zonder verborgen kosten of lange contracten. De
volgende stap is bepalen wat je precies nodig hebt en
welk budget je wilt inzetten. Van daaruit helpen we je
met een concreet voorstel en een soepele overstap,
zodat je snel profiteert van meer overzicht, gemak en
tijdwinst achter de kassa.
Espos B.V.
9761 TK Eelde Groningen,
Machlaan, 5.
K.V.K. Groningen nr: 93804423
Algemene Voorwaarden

Problem to work on ::
Copy out the lines of the records above in which the string "Groningen" appears.

Response to the task ::
9761 TK Eelde Groningen,
K.V.K. Groningen nr: 93804423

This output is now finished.